La perte d’un électron sur l'une des bases d'un brin d'ADN génère des radicaux à l’origine de dommages qualifiés "d'oxydatifs". Un tel effet se produit typiquement par des réactions d’oxydoréduction, mais aussi suite à l’absorption d’un photon ionisant, pourvu que son énergie soit supérieure au potentiel d’ionisation directe (transition verticale) des bases, qui constituent l’alphabet du code génétique : λ < 200 nm, E > 6 eV : photons UV et au-delà. Une étude récente montre que ce seuil doit être considérablement abaissé, puisqu'elle met en évidence la formation d'un marqueur (8-oxo-guanine) bien connu des dommages oxydatifs, suite à l’irradiation de l’ADN génomique à 295 nm. Cette longueur d'onde correspond à une énergie de 4,2 eV, dans la gamme du rayonnement UVB du Soleil qui arrive sur la surface de la Terre. Le mécanisme associé implique des radicaux cationiques [2].



Figure 1 : G-quadruplex d'une hélice ADN, formé par la séquence télomérique humaine GGGTTAGGGTTAGGGTTAGGG ; les guanines (G) s’associent entre elles par des liaisons hydrogènes en formant des tétrades (b). Après photo-ionisation, la perte d'un proton (bleu ou vert) conduit à la formation de deux radicaux déprotonés différents.

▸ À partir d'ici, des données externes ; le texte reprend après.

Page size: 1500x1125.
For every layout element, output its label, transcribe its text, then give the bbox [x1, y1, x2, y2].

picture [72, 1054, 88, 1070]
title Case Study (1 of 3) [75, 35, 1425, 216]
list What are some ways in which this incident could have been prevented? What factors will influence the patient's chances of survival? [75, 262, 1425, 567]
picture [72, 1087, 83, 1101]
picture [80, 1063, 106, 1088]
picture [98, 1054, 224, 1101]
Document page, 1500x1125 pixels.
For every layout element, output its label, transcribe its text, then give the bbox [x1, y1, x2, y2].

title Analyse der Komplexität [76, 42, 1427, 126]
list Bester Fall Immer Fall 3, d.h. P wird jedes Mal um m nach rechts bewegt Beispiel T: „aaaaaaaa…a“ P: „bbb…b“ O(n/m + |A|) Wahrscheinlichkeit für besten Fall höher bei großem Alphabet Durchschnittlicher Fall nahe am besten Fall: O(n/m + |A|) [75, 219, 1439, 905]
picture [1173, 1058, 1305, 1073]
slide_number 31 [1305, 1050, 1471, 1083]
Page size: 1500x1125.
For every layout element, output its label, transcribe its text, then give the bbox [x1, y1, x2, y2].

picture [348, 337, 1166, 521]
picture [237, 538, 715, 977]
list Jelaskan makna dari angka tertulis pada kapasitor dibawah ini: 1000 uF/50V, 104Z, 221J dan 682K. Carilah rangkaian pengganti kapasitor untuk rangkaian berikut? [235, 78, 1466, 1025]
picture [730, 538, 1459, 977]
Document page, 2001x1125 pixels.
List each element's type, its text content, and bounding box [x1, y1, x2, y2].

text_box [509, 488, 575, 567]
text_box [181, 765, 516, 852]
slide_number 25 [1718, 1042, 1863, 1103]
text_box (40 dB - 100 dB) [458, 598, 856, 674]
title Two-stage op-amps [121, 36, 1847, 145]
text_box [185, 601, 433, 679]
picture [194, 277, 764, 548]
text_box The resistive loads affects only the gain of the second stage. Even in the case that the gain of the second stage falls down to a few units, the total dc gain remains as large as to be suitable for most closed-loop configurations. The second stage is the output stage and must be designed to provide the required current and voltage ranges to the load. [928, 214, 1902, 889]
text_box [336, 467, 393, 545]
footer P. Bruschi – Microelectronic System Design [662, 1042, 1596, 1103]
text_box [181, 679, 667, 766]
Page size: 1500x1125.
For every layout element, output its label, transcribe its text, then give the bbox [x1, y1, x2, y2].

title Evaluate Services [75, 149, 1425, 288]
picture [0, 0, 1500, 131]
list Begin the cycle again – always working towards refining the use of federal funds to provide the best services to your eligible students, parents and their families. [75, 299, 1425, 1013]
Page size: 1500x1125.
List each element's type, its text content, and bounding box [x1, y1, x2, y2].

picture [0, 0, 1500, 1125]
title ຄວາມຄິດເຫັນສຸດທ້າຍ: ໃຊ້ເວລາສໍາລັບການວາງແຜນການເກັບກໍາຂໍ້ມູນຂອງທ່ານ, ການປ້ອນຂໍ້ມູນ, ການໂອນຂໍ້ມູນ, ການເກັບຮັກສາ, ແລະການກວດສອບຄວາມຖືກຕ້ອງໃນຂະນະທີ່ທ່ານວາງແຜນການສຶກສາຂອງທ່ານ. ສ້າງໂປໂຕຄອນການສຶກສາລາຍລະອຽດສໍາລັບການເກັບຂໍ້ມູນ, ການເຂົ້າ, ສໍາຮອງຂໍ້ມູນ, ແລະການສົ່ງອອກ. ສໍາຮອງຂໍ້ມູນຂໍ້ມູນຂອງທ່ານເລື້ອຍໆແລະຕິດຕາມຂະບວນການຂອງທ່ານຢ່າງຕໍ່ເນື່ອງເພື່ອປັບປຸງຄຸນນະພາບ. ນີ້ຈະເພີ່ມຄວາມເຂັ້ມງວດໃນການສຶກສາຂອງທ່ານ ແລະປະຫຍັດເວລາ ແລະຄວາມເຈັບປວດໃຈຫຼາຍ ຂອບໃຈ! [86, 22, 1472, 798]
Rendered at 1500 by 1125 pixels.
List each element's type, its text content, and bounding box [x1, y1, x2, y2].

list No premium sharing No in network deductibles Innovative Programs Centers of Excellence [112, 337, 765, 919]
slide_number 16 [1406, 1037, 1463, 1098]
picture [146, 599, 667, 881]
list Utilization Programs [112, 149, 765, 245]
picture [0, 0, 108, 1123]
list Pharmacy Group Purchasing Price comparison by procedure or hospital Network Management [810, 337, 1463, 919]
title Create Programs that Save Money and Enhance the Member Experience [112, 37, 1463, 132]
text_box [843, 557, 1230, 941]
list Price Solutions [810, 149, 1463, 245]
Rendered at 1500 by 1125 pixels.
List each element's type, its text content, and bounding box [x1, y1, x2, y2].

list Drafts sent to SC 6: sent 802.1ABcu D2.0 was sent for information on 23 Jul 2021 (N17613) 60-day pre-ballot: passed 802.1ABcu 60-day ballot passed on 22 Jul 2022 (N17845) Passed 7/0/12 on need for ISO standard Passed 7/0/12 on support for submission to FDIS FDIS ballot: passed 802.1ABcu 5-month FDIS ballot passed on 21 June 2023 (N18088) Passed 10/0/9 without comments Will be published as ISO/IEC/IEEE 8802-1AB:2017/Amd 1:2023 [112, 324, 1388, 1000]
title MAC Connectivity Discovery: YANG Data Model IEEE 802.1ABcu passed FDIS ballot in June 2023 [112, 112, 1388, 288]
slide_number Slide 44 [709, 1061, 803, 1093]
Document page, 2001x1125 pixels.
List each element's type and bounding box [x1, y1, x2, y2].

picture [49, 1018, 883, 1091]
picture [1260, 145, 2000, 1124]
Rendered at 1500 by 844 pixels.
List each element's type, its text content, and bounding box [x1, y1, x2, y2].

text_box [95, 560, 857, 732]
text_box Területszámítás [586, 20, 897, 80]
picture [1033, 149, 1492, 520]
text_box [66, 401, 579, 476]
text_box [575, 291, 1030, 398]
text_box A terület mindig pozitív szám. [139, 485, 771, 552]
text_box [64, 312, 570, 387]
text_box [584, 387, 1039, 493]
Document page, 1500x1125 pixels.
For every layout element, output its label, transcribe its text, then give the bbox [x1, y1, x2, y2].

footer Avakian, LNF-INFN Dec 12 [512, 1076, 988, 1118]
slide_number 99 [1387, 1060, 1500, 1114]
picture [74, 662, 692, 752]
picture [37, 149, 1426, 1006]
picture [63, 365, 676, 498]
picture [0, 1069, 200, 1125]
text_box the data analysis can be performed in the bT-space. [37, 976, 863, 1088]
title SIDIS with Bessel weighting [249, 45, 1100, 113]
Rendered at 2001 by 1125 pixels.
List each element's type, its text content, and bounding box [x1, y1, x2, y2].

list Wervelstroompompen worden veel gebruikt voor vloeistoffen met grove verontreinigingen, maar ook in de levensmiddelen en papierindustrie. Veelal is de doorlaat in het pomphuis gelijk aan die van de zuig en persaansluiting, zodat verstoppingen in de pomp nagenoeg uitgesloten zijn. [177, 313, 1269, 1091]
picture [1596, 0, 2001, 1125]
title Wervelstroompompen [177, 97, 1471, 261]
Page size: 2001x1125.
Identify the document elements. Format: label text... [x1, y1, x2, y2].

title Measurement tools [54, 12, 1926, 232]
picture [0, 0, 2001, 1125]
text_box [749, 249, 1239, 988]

Afin de mieux comprendre les dommages oxydatifs provoqués par le rayonnement UV sur les télomères de l'ADN, les chercheurs ont entrepris une étude quantitative des électrons émis et des radicaux formés lors de l'irradiation. Pour ceci, ils ont utilisé la spectroscopie d’absorption résolue en temps, qui permet d'identifier les espèces radicalaires transitoires par leur spectre d'absorption, couplée à des calculs de chimie quantique. La séquence télomérique humaine, capable de se replier en formant des structures à quatre brins appelées G-quadruplexes, a été plus particulièrement étudiée. Le rendement quantique observé pour l’ionisation à un photon à 266 nm (4,66 eV) est de 4,5 x 10-3, comparable à celui d’autres phototoréactions telles que la dimérisation des bases, bien connues comme source d'endommagement de l’ADN dans ces conditions.

Suite à l’éjection d’électrons, les radicaux transitoires, observables au sein du G-quadruplex, sont identifiés par leur spectre d'absorption. Le radical cation initialement formé peut soit directement réagir chimiquement, soit simplement perdre un proton. Cette perte rend le radical électriquement neutre, avant qu'il ne réagisse selon d'autres voies. Ainsi, en moins de 2 µs, 50% des radicaux cations initiaux perdent leur proton qui n’est pas engagé dans une liaison hydrogène (en vert sur la figure 2). Ces radicaux disparaissent en moins de 5 ms. De façon inattendue, une autre voie de déprotonation du radical cation est observée, avec la perte du proton interne bleu, qui se produit en 5 ms. La durée de vie de ce radical neutre est beaucoup plus longue, de l'ordre de 50 ms.


Figure 2 : Evolution de la population (en %) des différentes radicaux identifiées : (G)+. : radical cation - (G-H2). : radical déprotoné, avec perte de l'atome d'hydrogène externe - (G-H1). : radical déprotoné, avec perte de l'atome d'hydrogène interne.


Plusieurs conclusions importantes ont été tirées de ce travail :

  1. La structure secondaire joue un rôle clé pour le phénomène de photo-ionisation qui est détecté uniquement pour des G-quadruplexes et non pas pour la séquence télomérique en simple brin.
  2. Trois types de radicaux formés ont été identifiés : le radical cation et deux radicaux déprotonés, ayant perdu le proton externe ou le proton interne ; les réactions chimiques correspondantes restent à découvrir.
  3. Des radicaux cations, qui constituent les porteurs des charges (électrons-trous), survivent dans les G-quadruplexes 1000 fois plus longtemps qu'au sein des simples et doubles hélices d'ADN [3],  [4], ce point peut s’avérer utile pour élaborer des dispositifs nanotechnologiques bio-inspirés.